The Tuple Mover assumes that all loads and updates to a partitioned table are targeted to one or more partitions that it identifies as active. In general, the partitions with the largest partition keys—typically, the most recently created partitions—are regarded as active. As the partition ages, its workload typically shrinks and becomes mostly read-only.

Setting Active Partition Count

You can specify how many partitions are active for partitioned tables at two levels, in ascending order of precedence:

  • Configuration parameter ActivePartitionCount determines how many partitions are active for partitioned tables in the database. By default, ActivePartitionCount is set to 1. The Tuple Mover applies this setting to all tables that do not set their own active partition count.
  • Individual tables can supersede ActivePartitionCount by setting their own active partition count with CREATE TABLE and ALTER TABLE.

Partitioned tables in the same database can be subject to different distributions of update and load activity. When these differences are significant, it might make sense for some tables to set their own active partition counts.

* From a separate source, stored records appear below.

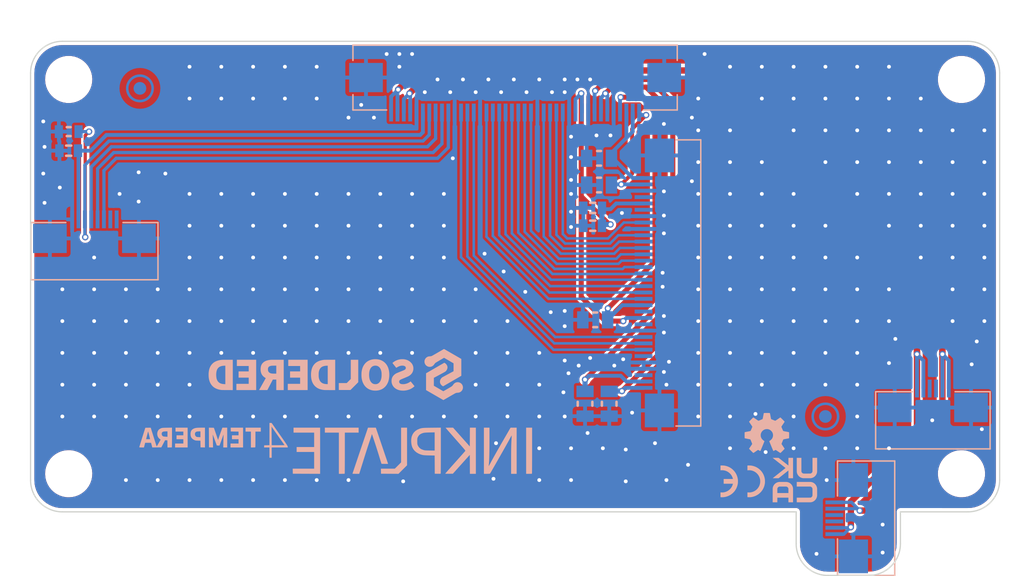
<source format=kicad_pcb>
(kicad_pcb (version 20211014) (generator pcbnew)

  (general
    (thickness 1.6)
  )

  (paper "A4")
  (title_block
    (title "Connectors board")
    (date "2023-09-14")
    (rev "V1.0.0.")
    (company "Soldered")
  )

  (layers
    (0 "F.Cu" signal)
    (31 "B.Cu" signal)
    (32 "B.Adhes" user "B.Adhesive")
    (33 "F.Adhes" user "F.Adhesive")
    (34 "B.Paste" user)
    (35 "F.Paste" user)
    (36 "B.SilkS" user "B.Silkscreen")
    (37 "F.SilkS" user "F.Silkscreen")
    (38 "B.Mask" user)
    (39 "F.Mask" user)
    (40 "Dwgs.User" user "User.Drawings")
    (41 "Cmts.User" user "User.Comments")
    (42 "Eco1.User" user "User.Eco1")
    (43 "Eco2.User" user "User.Eco2")
    (44 "Edge.Cuts" user)
    (45 "Margin" user)
    (46 "B.CrtYd" user "B.Courtyard")
    (47 "F.CrtYd" user "F.Courtyard")
    (48 "B.Fab" user)
    (49 "F.Fab" user)
    (50 "User.1" user)
    (51 "User.2" user)
    (52 "User.3" user)
    (53 "User.4" user)
    (54 "User.5" user)
    (55 "User.6" user)
    (56 "User.7" user)
    (57 "User.8" user)
    (58 "User.9" user)
  )

  (setup
    (stackup
      (layer "F.SilkS" (type "Top Silk Screen"))
      (layer "F.Paste" (type "Top Solder Paste"))
      (layer "F.Mask" (type "Top Solder Mask") (thickness 0.01))
      (layer "F.Cu" (type "copper") (thickness 0.035))
      (layer "dielectric 1" (type "core") (thickness 1.51) (material "FR4") (epsilon_r 4.5) (loss_tangent 0.02))
      (layer "B.Cu" (type "copper") (thickness 0.035))
      (layer "B.Mask" (type "Bottom Solder Mask") (thickness 0.01))
      (layer "B.Paste" (type "Bottom Solder Paste"))
      (layer "B.SilkS" (type "Bottom Silk Screen"))
      (copper_finish "None")
      (dielectric_constraints no)
    )
    (pad_to_mask_clearance 0)
    (aux_axis_origin 110 130)
    (grid_origin 110 130)
    (pcbplotparams
      (layerselection 0x00010fc_ffffffff)
      (disableapertmacros false)
      (usegerberextensions false)
      (usegerberattributes true)
      (usegerberadvancedattributes true)
      (creategerberjobfile true)
      (svguseinch false)
      (svgprecision 6)
      (excludeedgelayer true)
      (plotframeref false)
      (viasonmask false)
      (mode 1)
      (useauxorigin true)
      (hpglpennumber 1)
      (hpglpenspeed 20)
      (hpglpendiameter 15.000000)
      (dxfpolygonmode true)
      (dxfimperialunits true)
      (dxfusepcbnewfont true)
      (psnegative false)
      (psa4output false)
      (plotreference true)
      (plotvalue true)
      (plotinvisibletext false)
      (sketchpadsonfab false)
      (subtractmaskfromsilk false)
      (outputformat 1)
      (mirror false)
      (drillshape 0)
      (scaleselection 1)
      (outputdirectory "../../../INTERNAL/v1.2.0/PCBA/")
    )
  )

  (net 0 "")
  (net 1 "GND")
  (net 2 "3V3_TOUCH")
  (net 3 "3V3-EINK")
  (net 4 "VNEG")
  (net 5 "VEE")
  (net 6 "VCOM")
  (net 7 "VPOS")
  (net 8 "VDDH")
  (net 9 "BCK_CATHODE")
  (net 10 "unconnected-(K1-Pad3)")
  (net 11 "unconnected-(K1-Pad4)")
  (net 12 "BCK_ANODE")
  (net 13 "unconnected-(K2-Pad1)")
  (net 14 "unconnected-(K2-Pad2)")
  (net 15 "I2C_SCL_B")
  (net 16 "I2C_SDA_B")
  (net 17 "TOUCH_INT_B")
  (net 18 "TOUCH_RESET_B")
  (net 19 "unconnected-(K3-Pad4)")
  (net 20 "unconnected-(K3-Pad6)")
  (net 21 "EPD_CL")
  (net 22 "EPD_LE")
  (net 23 "EPD_OE")
  (net 24 "EPD_SPH")
  (net 25 "EPD_D0")
  (net 26 "EPD_D1")
  (net 27 "EPD_D2")
  (net 28 "EPD_D3")
  (net 29 "EPD_D4")
  (net 30 "EPD_D5")
  (net 31 "EPD_D6")
  (net 32 "EPD_D7")
  (net 33 "unconnected-(K3-Pad22)")
  (net 34 "unconnected-(K3-Pad24)")
  (net 35 "EPD_GMODE")
  (net 36 "EPD_CKV")
  (net 37 "EPD_SPV")
  (net 38 "unconnected-(K3-Pad29)")
  (net 39 "unconnected-(K3-Pad32)")
  (net 40 "unconnected-(K6-Pad3)")
  (net 41 "unconnected-(K6-Pad4)")

  (footprint "e-radionica.com footprinti:HOLE_3.2mm" (layer "F.Cu") (at 183.2 96))

  (footprint "Soldered Graphics:Version1.2.0" (layer "F.Cu") (at 180 129.3))

  (footprint "e-radionica.com footprinti:HOLE_3.2mm" (layer "F.Cu") (at 113 127))

  (footprint "Soldered Graphics:Logo-Back-UKCA-3.5mm" (layer "F.Cu") (at 170.1 127.5))

  (footprint "Soldered Graphics:Logo-Back-OSH-3.5mm" (layer "F.Cu") (at 167.9 123.8))

  (footprint "e-radionica.com footprinti:JS05A-40P-050-3-4" (layer "F.Cu") (at 127.7 126))

  (footprint "e-radionica.com footprinti:HOLE_3.2mm" (layer "F.Cu") (at 183.2 127))

  (footprint "e-radionica.com footprinti:HOLE_3.2mm" (layer "F.Cu") (at 113 96))

  (footprint "Soldered Graphics:Logo-Back-SolderedFULL-20mm" (layer "F.Cu") (at 134 119.2))

  (footprint "Soldered Graphics:Logo-Back-CE-3.5mm" (layer "F.Cu") (at 166 127.6))

  (footprint "e-radionica.com footprinti:SFV34R-3STBE1HLF" (layer "B.Cu") (at 158.5 112 -90))

  (footprint "e-radionica.com footprinti:FIDUCIAL_23" (layer "B.Cu") (at 172.5 122.5 180))

  (footprint "e-radionica.com footprinti:0603R" (layer "B.Cu") (at 113 100.1 180))

  (footprint "e-radionica.com footprinti:0805C" (layer "B.Cu") (at 154.7 104.3))

  (footprint "e-radionica.com footprinti:0603C" (layer "B.Cu") (at 113 101.6))

  (footprint "Soldered Graphics:Logo-Front-Inkplate-4-TEMPERA" (layer "B.Cu") (at 134 125 180))

  (footprint "e-radionica.com footprinti:0805C" (layer "B.Cu") (at 155.5 121.5 90))

  (footprint "e-radionica.com footprinti:FIDUCIAL_23" (layer "B.Cu") (at 118.6 96.7 180))

  (footprint "e-radionica.com footprinti:62684-401100AHLF" (layer "B.Cu") (at 148.1 97))

  (footprint "e-radionica.com footprinti:0805C" (layer "B.Cu") (at 154.7 102.2))

  (footprint "e-radionica.com footprinti:SFV6R-1STBE1HLF" (layer "B.Cu") (at 180.95 120.3 180))

  (footprint "e-radionica.com footprinti:0603C" (layer "B.Cu") (at 154.2 107.5))

  (footprint "e-radionica.com footprinti:SFV6R-1STBE1HLF" (layer "B.Cu") (at 173.2 130.5 -90))

  (footprint "e-radionica.com footprinti:SFV8R-1STBE1HLF" (layer "B.Cu") (at 115.02 107 180))

  (footprint "e-radionica.com footprinti:0603C" (layer "B.Cu") (at 154.2 106.1 180))

  (footprint "e-radionica.com footprinti:0805C" (layer "B.Cu") (at 154.4 114.9))

  (footprint "e-radionica.com footprinti:0805C" (layer "B.Cu") (at 153.6 121.5 90))

  (gr_line (start 170.2 130) (end 112.5 130) (layer "Edge.Cuts") (width 0.1) (tstamp 00d2bd23-947e-4a27-ae99-b25a72213bf9))
  (gr_arc (start 178.4 132.5) (mid 177.667767 134.267767) (end 175.9 135) (layer "Edge.Cuts") (width 0.1) (tstamp 25a58b38-e4e5-4924-abd3-89b90e72c12a))
  (gr_line (start 110 127.5) (end 110 95.5) (layer "Edge.Cuts") (width 0.1) (tstamp 4a8da1ed-9668-4a1e-9bf3-7561c06df597))
  (gr_arc (start 186.2 127.5) (mid 185.467767 129.267767) (end 183.7 130) (layer "Edge.Cuts") (width 0.1) (tstamp 4cb73d54-77e7-453b-a17a-2f3ae460d5f4))
  (gr_line (start 186.2 95.5) (end 186.2 127.5) (layer "Edge.Cuts") (width 0.1) (tstamp 59e5c7dc-3b61-4d74-9875-4f3aa3016845))
  (gr_line (start 172.7 135) (end 175.9 135) (layer "Edge.Cuts") (width 0.1) (tstamp 61be6a9c-02ec-420e-964e-ab5092623c32))
  (gr_line (start 183.7 130) (end 178.4 130) (layer "Edge.Cuts") (width 0.1) (tstamp 753c83e3-0e5d-49a7-99fa-14d791ee9328))
  (gr_line (start 178.4 130) (end 178.4 132.5) (layer "Edge.Cuts") (width 0.1) (tstamp 9d3da282-0e78-426f-87a5-378da2e8e9cf))
  (gr_arc (start 110 95.5) (mid 110.732233 93.732233) (end 112.5 93) (layer "Edge.Cuts") (width 0.1) (tstamp b05c4925-cd5f-4e4f-bd28-29a55aa6d8b9))
  (gr_arc (start 183.7 93) (mid 185.467767 93.732233) (end 186.2 95.5) (layer "Edge.Cuts") (width 0.1) (tstamp b9a2aad4-beae-4700-91dc-09ca24703eb7))
  (gr_line (start 112.5 93) (end 183.7 93) (layer "Edge.Cuts") (width 0.1) (tstamp bc88af27-6fe6-440c-9962-2bf0936e6ceb))
  (gr_arc (start 172.7 135) (mid 170.932233 134.267767) (end 170.2 132.5) (layer "Edge.Cuts") (width 0.1) (tstamp c1536655-9eaa-4ff0-8eb9-fc8ac393e72e))
  (gr_arc (start 112.5 130) (mid 110.732233 129.267767) (end 110 127.5) (layer "Edge.Cuts") (width 0.1) (tstamp da2b73b9-933d-435e-b8e6-78c48b42642e))
  (gr_line (start 170.2 130) (end 170.2 132.5) (layer "Edge.Cuts") (width 0.1) (tstamp f3fdc9ad-8f64-4302-805a-0f6e9a622d1c))

  (via (at 165 112.5) (size 0.5) (drill 0.3) (layers "F.Cu" "B.Cu") (free) (net 1) (tstamp 00607a46-fa0c-4b52-9274-57bd3286faef))
  (via (at 117.5 122.5) (size 0.5) (drill 0.3) (layers "F.Cu" "B.Cu") (free) (net 1) (tstamp 00e54425-a89f-4c0b-9850-00a44c042bcc))
  (via (at 150 117.5) (size 0.5) (drill 0.3) (layers "F.Cu" "B.Cu") (free) (net 1) (tstamp 0236acc0-87f0-41bb-8b7c-efd53a078212))
  (via (at 130 127.5) (size 0.5) (drill 0.3) (layers "F.Cu" "B.Cu") (free) (net 1) (tstamp 02ba5ff2-0faf-4fd9-91cd-f3bb36f01312))
  (via (at 167.5 105) (size 0.5) (drill 0.3) (layers "F.Cu" "B.Cu") (free) (net 1) (tstamp 02cdf2b2-4375-4d78-9ced-bd4bfd6fb03d))
  (via (at 152.5 106.4) (size 0.5) (drill 0.3) (layers "F.Cu" "B.Cu") (free) (net 1) (tstamp 02da88ba-9b55-4cdf-bde7-6c84f8aa7101))
  (via (at 165 115) (size 0.5) (drill 0.3) (layers "F.Cu" "B.Cu") (free) (net 1) (tstamp 043e185d-8ef4-43da-b444-44b522546027))
  (via (at 150 127.5) (size 0.5) (drill 0.3) (layers "F.Cu" "B.Cu") (free) (net 1) (tstamp 04d121d8-e551-487b-9bbf-63bc76ec0e5d))
  (via (at 147 97) (size 0.5) (drill 0.3) (layers "F.Cu" "B.Cu") (free) (net 1) (tstamp 05201f3c-6177-4dc0-ba51-3472f243b6a8))
  (via (at 137.5 107.5) (size 0.5) (drill 0.3) (layers "F.Cu" "B.Cu") (free) (net 1) (tstamp 0527ea17-6261-45d8-9b4d-b5d721ee4615))
  (via (at 182.5 115) (size 0.5) (drill 0.3) (layers "F.Cu" "B.Cu") (free) (net 1) (tstamp 06af5baa-1504-4463-b437-18f661fa67d2))
  (via (at 162.5 110) (size 0.5) (drill 0.3) (layers "F.Cu" "B.Cu") (free) (net 1) (tstamp 06b8aca9-c5bc-48c3-86d9-dc02b1c9db0c))
  (via (at 185 100) (size 0.5) (drill 0.3) (layers "F.Cu" "B.Cu") (free) (net 1) (tstamp 06f49798-a370-429a-ad98-ae224bdf6595))
  (via (at 167.5 120) (size 0.5) (drill 0.3) (layers "F.Cu" "B.Cu") (free) (net 1) (tstamp 070c4bd2-a1ce-4361-a6bd-7f234a0ae715))
  (via (at 163 94) (size 0.5) (drill 0.3) (layers "F.Cu" "B.Cu") (free) (net 1) (tstamp 0725b0fa-fe85-49d7-9916-d081a279d60b))
  (via (at 143 97) (size 0.5) (drill 0.3) (layers "F.Cu" "B.Cu") (free) (net 1) (tstamp 084efc8a-7020-4143-ba27-76fa2bc2c80b))
  (via (at 127.5 127.5) (size 0.5) (drill 0.3) (layers "F.Cu" "B.Cu") (free) (net 1) (tstamp 089950d9-cd23-43f8-a9f9-aa5496fa9c4f))
  (via (at 120 120) (size 0.5) (drill 0.3) (layers "F.Cu" "B.Cu") (free) (net 1) (tstamp 0963d8ac-abcb-4497-b6c4-e3d04065c5d9))
  (via (at 125 122.5) (size 0.5) (drill 0.3) (layers "F.Cu" "B.Cu") (free) (net 1) (tstamp 0a89e4ab-f990-4287-96d0-85310b2aa55a))
  (via (at 152 122.5) (size 0.5) (drill 0.3) (layers "F.Cu" "B.Cu") (free) (net 1) (tstamp 0a8d7c9a-31a7-49e0-9053-dd5b362c0c23))
  (via (at 172.5 120) (size 0.5) (drill 0.3) (layers "F.Cu" "B.Cu") (free) (net 1) (tstamp 0a9d6f41-ee3a-4f31-a7f3-049b7c339b40))
  (via (at 167 122.3) (size 0.5) (drill 0.3) (layers "F.Cu" "B.Cu") (free) (net 1) (tstamp 0d1f32c3-53c5-4f80-8c98-7c7dcc447295))
  (via (at 120.6 103.4) (size 0.5) (drill 0.3) (layers "F.Cu" "B.Cu") (free) (net 1) (tstamp 0d4860e9-4961-4e3e-b7bf-f4f0fc6569a7))
  (via (at 172.5 115) (size 0.5) (drill 0.3) (layers "F.Cu" "B.Cu") (free) (net 1) (tstamp 0fe443b4-85ea-4b2a-aa5d-898a9ec4403d))
  (via (at 154.5 100.4) (size 0.5) (drill 0.3) (layers "F.Cu" "B.Cu") (free) (net 1) (tstamp 104b376d-988f-4cf5-a016-6461df6dc84a))
  (via (at 132.5 117.5) (size 0.5) (drill 0.3) (layers "F.Cu" "B.Cu") (free) (net 1) (tstamp 121413a3-6566-4a3e-89ca-69b316cbcba6))
  (via (at 125 117.5) (size 0.5) (drill 0.3) (layers "F.Cu" "B.Cu") (free) (net 1) (tstamp 133f6cc1-bcfd-4f10-9fd0-b453e060e86b))
  (via (at 160 127.5) (size 0.5) (drill 0.3) (layers "F.Cu" "B.Cu") (free) (net 1) (tstamp 147ec50e-1990-405e-
... [315541 chars truncated]
</source>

For example, table store_orders is partitioned by month and gets its active partition count from configuration parameter ActivePartitionCount. If the parameter is set to 1, the Tuple Mover identifes the latest month—typically, the current one—as the table's active partition. If store_orders is subject to frequent activity on data for the current month and the one before it, you might want the table to supersede the configuration parameter, and set its active partition count to 2:

ALTER TABLE public.store_orders SET ACTIVEPARTITIONCOUNT 2;

For tables partitioned by non-temporal attributes, set its active partition count to reflect the number of partitions that are subject to a high level of activity—for example, frequent loads or queries.

Identifying the Active Partition

The Tuple Mover typically identifies the active partition as the one most recently created. Vertica uses the following algorithm to determine which partitions are older than others:

  1. If partition X was created before partition Y, partition X is older.
  2. If partitions X and Y were created at the same time, but partition X was last updated before partition Y, partition X is older.
  3. If partitions X and Y were created and last updated at the same time, the partition with the smaller key is older.

You can obtain the active partitions for a table by joining system tables PARTITIONS and STRATA and querying on its projections. For example, the following query gets the active partition for projection store_orders_super:

=> SELECT p.node_name, p.partition_key, p.ros_id, p.ros_size_bytes, p.ros_row_count, ROS_container_count 
     FROM partitions p JOIN strata s ON p.partition_key = s.stratum_key AND p.node_name=s.node_name 
     WHERE p.projection_name = 'store_orders_super' ORDER BY p.node_name, p.partition_key;
    node_name     | partition_key |      ros_id       | ros_size_bytes | ros_row_count | ROS_container_count
------------------+---------------+-------------------+----------------+---------------+---------------------
 v_vmart_node0001 | 2017-09-01    | 45035996279322851 |           6905 |           960 |                   1
 v_vmart_node0002 | 2017-09-01    | 49539595906590663 |           6905 |           960 |                   1
 v_vmart_node0003 | 2017-09-01    | 54043195533961159 |           6905 |           960 |                   1
(3 rows)

Active Partition Groups

If a table's partition clause includes a GROUP BY expression, Vertica applies the table's active partition count to its largest partition group key, and regards all the partitions in that group as active. If you group partitions with Vertica meta-function CALENDAR_HIERARCHY_DAY, the most recent date partitions are also grouped by day. Thus, the largest partition group key and largest partition key are identical. In effect, this means that only the most recent partitions are active.